REVIEW ARTICLE


Design of a Non-Contact Condition Monitoring System for the Fault Diagnosis of Shaft in Marine Propulsion System



Kun Yang*, 1, Xincong Zhou1, Songsong Liao2, Liyao Li1, Li Qin1
1 Reliability Engineering Institute, School of Energy and Power Engineering, Wuhan University of Technology, Wuhan, 430063, China
2 Shenzhen Yateks Optical Electronic Technology Co. Ltd, Shenzhen, 518057, China


© 2012 Yang

open-access license: This is an open access article distributed under the terms of the Creative Commons Attribution 4.0 International Public License (CC-BY 4.0), a copy of which is available at: (https://creativecommons.org/licenses/by/4.0/legalcode). This license permits unrestricted use, distribution, and reproduction in any medium, provided the original author and source are credited.
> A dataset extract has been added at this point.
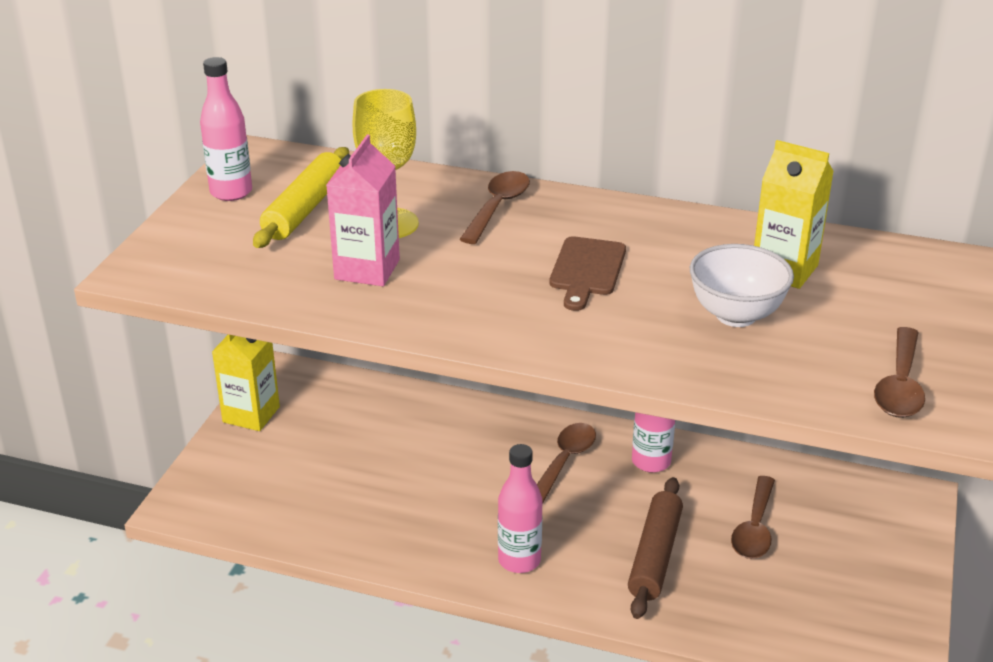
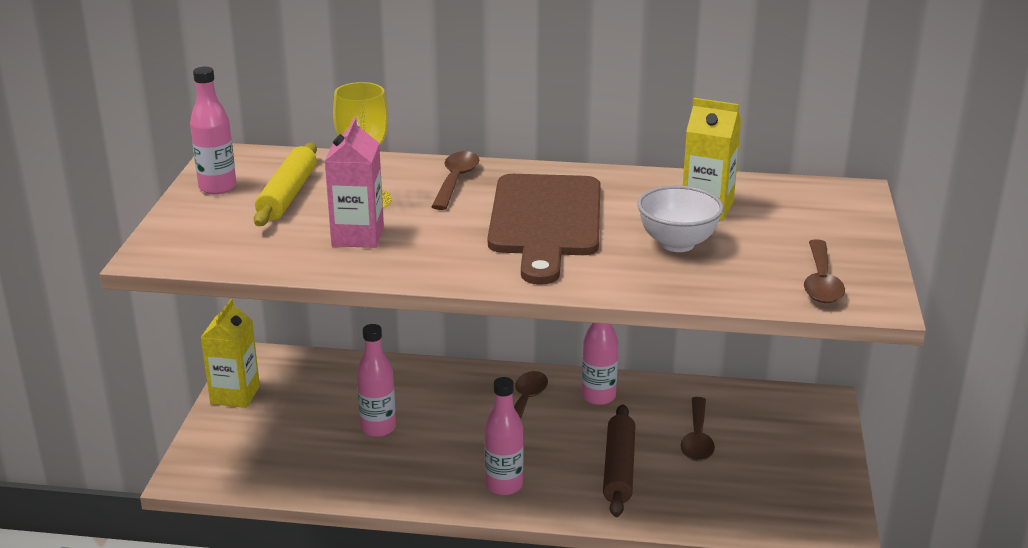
camera: 10 degrees left, 5 degrees down
brown cutting board [549,236,626,311] -> brown cutting board [488,174,601,285], size x1.98
none -> pink bottle [357,324,396,437]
* Address correspondence to this author at the Reliability Engineering Institute, School of Energy and Power Engineering, Wuhan University of Technology, Wuhan, 430063, China; Tel/Fax: +86-027-86549879; E-mails: kyang@whut.edu.cn, kunyangwhut@163.com


Abstract

The working condition of shaft determines whether the ship can continuously acquire propulsive force from diesel engine. It is hard to operate the contact measurement of shaft power and torque neither is it accurate, so the noncontact measurement that is easier and more flexible to use should be the direction to go. A novel contact-less shaft condition monitoring system based on photo-electronic technology is proposed in this paper. Two coding wheels and optoelectronic position sensors are settled to detect the torsion angle of a length of shaft, and the torsion angle of shaft can be quantified by logic circuits in field programmable gate array (FPGA) according to counter frequency and central angle of vane. And then the power and torque on shaft can be worked out in computer. To avoid the drift of optoelectronic device, a logic algorithm was studied to eliminate the bias of trigger point for position detector. The experimental result shows that this method is adequate for measuring the torsion angle of shaft, and gets rid of the redundant optical fiber which might induce danger in online monitoring of rotating shaft system. The design of this monitoring system gives an idea for monitoring and diagnosis of not only the shaft of marine propulsion system but also large rotating machines.

Keywords: Condition monitoring, non-contact, fault diagnosis, marine propulsion system, shaft.